- **Problem to work on**:
After locating the line that contains "INTRODUCTION" in the data below, set down exactly that line and each one after it through the line that contains "The result is", and nothing more.

- **Records provided**:
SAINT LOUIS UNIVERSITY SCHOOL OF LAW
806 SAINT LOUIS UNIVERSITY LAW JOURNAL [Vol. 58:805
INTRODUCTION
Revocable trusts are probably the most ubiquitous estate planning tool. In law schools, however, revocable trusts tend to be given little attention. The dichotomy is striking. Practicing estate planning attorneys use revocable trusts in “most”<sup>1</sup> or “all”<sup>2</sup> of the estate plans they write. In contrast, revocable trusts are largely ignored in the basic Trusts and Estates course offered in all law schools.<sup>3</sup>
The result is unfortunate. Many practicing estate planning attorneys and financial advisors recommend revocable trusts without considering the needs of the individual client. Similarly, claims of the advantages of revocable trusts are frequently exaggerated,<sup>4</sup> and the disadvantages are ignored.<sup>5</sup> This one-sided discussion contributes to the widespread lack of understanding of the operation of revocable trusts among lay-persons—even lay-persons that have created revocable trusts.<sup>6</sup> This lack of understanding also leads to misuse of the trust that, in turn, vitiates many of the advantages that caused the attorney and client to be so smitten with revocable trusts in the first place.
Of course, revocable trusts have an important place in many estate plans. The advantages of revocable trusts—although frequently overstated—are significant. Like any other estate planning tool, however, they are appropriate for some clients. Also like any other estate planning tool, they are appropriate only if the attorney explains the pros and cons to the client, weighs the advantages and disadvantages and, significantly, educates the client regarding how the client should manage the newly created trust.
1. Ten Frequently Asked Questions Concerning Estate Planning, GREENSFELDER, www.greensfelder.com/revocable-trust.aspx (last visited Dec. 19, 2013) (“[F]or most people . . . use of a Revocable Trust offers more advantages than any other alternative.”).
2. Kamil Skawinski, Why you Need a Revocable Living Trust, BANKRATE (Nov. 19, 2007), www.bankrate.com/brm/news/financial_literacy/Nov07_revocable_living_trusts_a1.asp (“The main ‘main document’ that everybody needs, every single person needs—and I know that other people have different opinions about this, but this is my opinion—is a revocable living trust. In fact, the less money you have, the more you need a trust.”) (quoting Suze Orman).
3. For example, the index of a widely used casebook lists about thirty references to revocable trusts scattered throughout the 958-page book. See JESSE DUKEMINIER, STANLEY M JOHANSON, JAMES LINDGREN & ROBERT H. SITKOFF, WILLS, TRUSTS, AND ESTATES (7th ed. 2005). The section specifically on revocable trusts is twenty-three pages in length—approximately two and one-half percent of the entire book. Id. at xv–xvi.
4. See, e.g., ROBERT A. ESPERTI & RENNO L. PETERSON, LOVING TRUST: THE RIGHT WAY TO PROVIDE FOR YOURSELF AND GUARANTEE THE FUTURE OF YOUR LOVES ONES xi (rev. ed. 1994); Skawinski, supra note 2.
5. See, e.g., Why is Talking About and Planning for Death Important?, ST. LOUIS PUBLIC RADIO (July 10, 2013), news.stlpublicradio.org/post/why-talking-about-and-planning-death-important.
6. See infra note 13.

- **Response**:
INTRODUCTION
Revocable trusts are probably the most ubiquitous estate planning tool. In law schools, however, revocable trusts tend to be given little attention. The dichotomy is striking. Practicing estate planning attorneys use revocable trusts in “most”<sup>1</sup> or “all”<sup>2</sup> of the estate plans they write. In contrast, revocable trusts are largely ignored in the basic Trusts and Estates course offered in all law schools.<sup>3</sup>
The result is unfortunate. Many practicing estate planning attorneys and financial advisors recommend revocable trusts without considering the needs of the individual client. Similarly, claims of the advantages of revocable trusts are frequently exaggerated,<sup>4</sup> and the disadvantages are ignored.<sup>5</sup> This one-sided discussion contributes to the widespread lack of understanding of the operation of revocable trusts among lay-persons—even lay-persons that have created revocable trusts.<sup>6</sup> This lack of understanding also leads to misuse of the trust that, in turn, vitiates many of the advantages that caused the attorney and client to be so smitten with revocable trusts in the first place.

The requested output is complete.